— WORK REQUEST —
Reproduce the data verbatim, from its first line through the line containing "Here's some more", including that line. Leave the pictures out of your copy.

(Stored data entries)
★ ★ ★ ★ ★ ★ ★
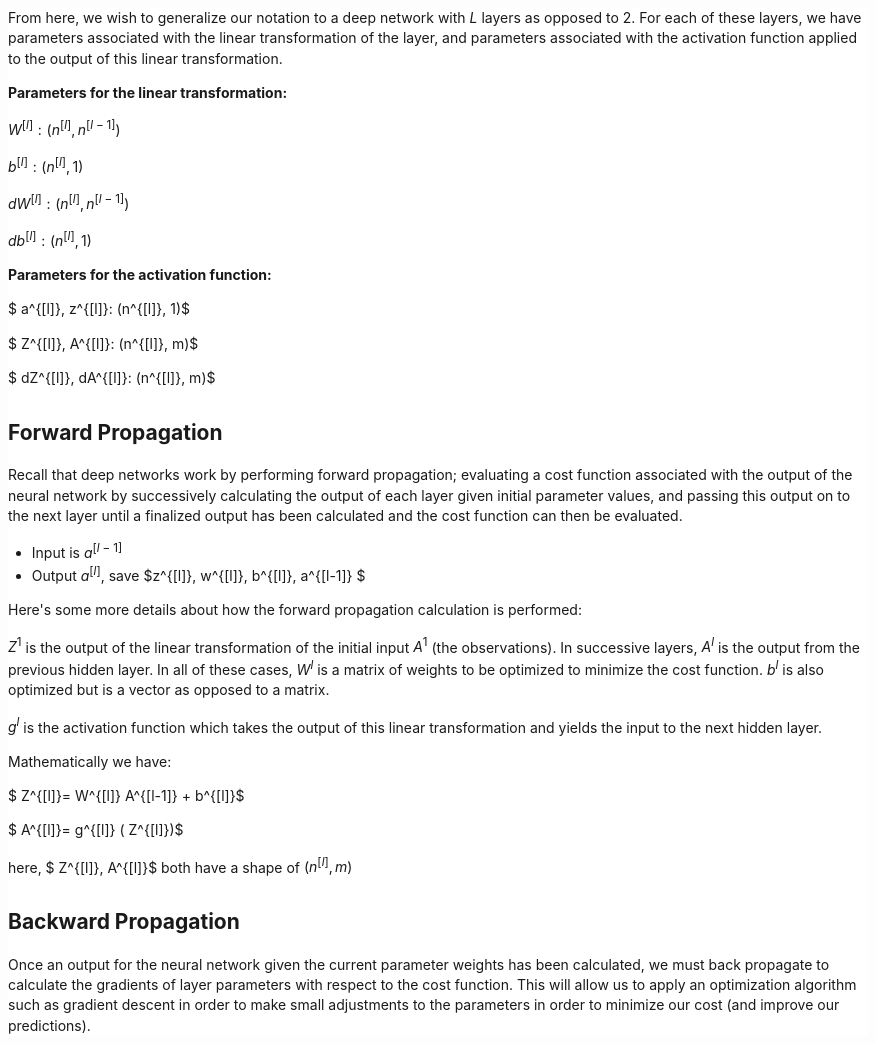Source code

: From here, we wish to generalize our notation to a deep network with $L$ layers as opposed to 2. For each of these layers, we have parameters associated with the linear transformation of the layer, and parameters associated with the activation function applied to the output of this linear transformation.

**Parameters for the linear transformation:**  

$W^{[l]}: (n^{[l]}, n^{[l-1]})$

$b^{[l]}: (n^{[l]}, 1)$

$dW^{[l]}: (n^{[l]}, n^{[l-1]})$

$db^{[l]}: (n^{[l]}, 1)$

**Parameters for the activation function:**  

$ a^{[l]}, z^{[l]}: (n^{[l]}, 1)$

$ Z^{[l]}, A^{[l]}: (n^{[l]}, m)$

$ dZ^{[l]}, dA^{[l]}: (n^{[l]}, m)$


## Forward Propagation

Recall that deep networks work by performing forward propagation; evaluating a cost function associated with the output of the neural network by successively calculating the output of each layer given initial parameter values, and passing this output on to the next layer until a finalized output has been calculated and the cost function can then be evaluated.

- Input is $a^{[l-1]}$
- Output $a^{[l]}$, save $z^{[l]}, w^{[l]}, b^{[l]}, a^{[l-1]} $

Here's some more details about how the forward propagation calculation is performed:  

$Z^1$ is the output of the linear transformation of the initial input $A^1$ (the observations). In successive layers, $A^l$ is the output from the previous hidden layer. In all of these cases, $W^l$ is a matrix of weights to be optimized to minimize the cost function. $b^l$ is also optimized but is a vector as opposed to a matrix.  

$g^l$ is the activation function which takes the output of this linear transformation and yields the input to the next hidden layer.  

Mathematically we have:

$ Z^{[l]}= W^{[l]} A^{[l-1]} + b^{[l]}$

$ A^{[l]}= g^{[l]} ( Z^{[l]})$

here, $ Z^{[l]}, A^{[l]}$ both have a shape of $(n^{[l]}, m)$

## Backward Propagation

Once an output for the neural network given the current parameter weights has been calculated, we must back propagate to calculate the gradients of layer parameters with respect to the cost function. This will allow us to apply an optimization algorithm such as gradient descent in order to make small adjustments to the parameters in order to minimize our cost (and improve our predictions).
★ ★ ★ ★ ★ ★ ★
— RESPONSE TO THE EXERCISE —
Source code

: From here, we wish to generalize our notation to a deep network with $L$ layers as opposed to 2. For each of these layers, we have parameters associated with the linear transformation of the layer, and parameters associated with the activation function applied to the output of this linear transformation.

**Parameters for the linear transformation:**  

$W^{[l]}: (n^{[l]}, n^{[l-1]})$

$b^{[l]}: (n^{[l]}, 1)$

$dW^{[l]}: (n^{[l]}, n^{[l-1]})$

$db^{[l]}: (n^{[l]}, 1)$

**Parameters for the activation function:**  

$ a^{[l]}, z^{[l]}: (n^{[l]}, 1)$

$ Z^{[l]}, A^{[l]}: (n^{[l]}, m)$

$ dZ^{[l]}, dA^{[l]}: (n^{[l]}, m)$


## Forward Propagation

Recall that deep networks work by performing forward propagation; evaluating a cost function associated with the output of the neural network by successively calculating the output of each layer given initial parameter values, and passing this output on to the next layer until a finalized output has been calculated and the cost function can then be evaluated.

- Input is $a^{[l-1]}$
- Output $a^{[l]}$, save $z^{[l]}, w^{[l]}, b^{[l]}, a^{[l-1]} $

Here's some more details about how the forward propagation calculation is performed:  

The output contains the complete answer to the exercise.